** Material for this task follows **

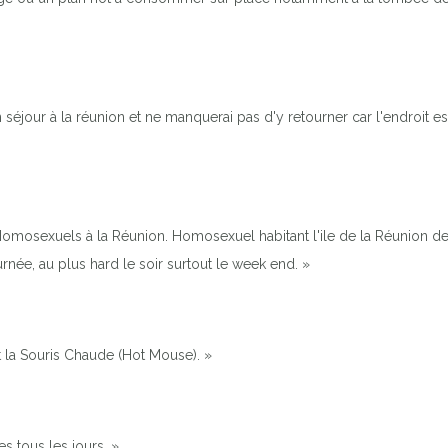
 un séjour à la réunion et ne manquerai pas d'y retourner car l'endroit es
omosexuels à la Réunion. Homosexuel habitant l'ile de la Réunion depu
urnée, au plus hard le soir surtout le week end. »
PLAGE DE LA SOURIE CHAUDE
st la Souris Chaude (Hot Mouse). »
s tous les jours. »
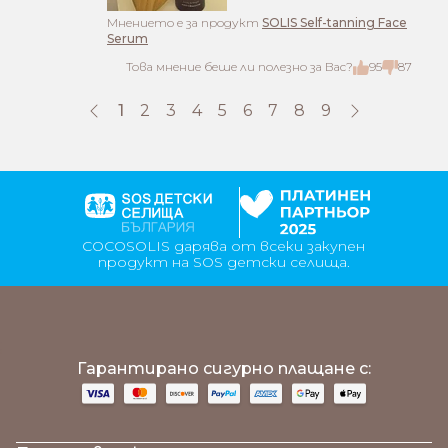
Mнението е за продукт
SOLIS Self-tanning Face
Serum
Това мнение беше ли полезно за Вас?
95
87
1
2
3
4
5
6
7
8
9
COCOSOLIS дарява от всеки закупен
продукт на SOS детски селища.
;
Гарантирано сигурно плащане с:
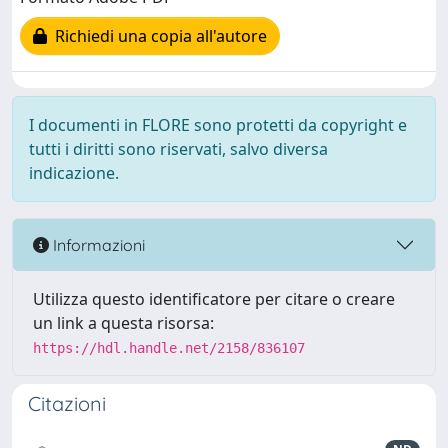
Richiedi una copia all'autore
I documenti in FLORE sono protetti da copyright e
tutti i diritti sono riservati, salvo diversa
indicazione.
Informazioni
Utilizza questo identificatore per citare o creare
un link a questa risorsa:
https://hdl.handle.net/2158/836107
Citazioni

** End of Material for this task **

◆ Exercise aim:
Gather from the data above every line with the string "продукт".

◆ Solution for this exercise:
Mнението е за продукт
продукт на SOS детски селища.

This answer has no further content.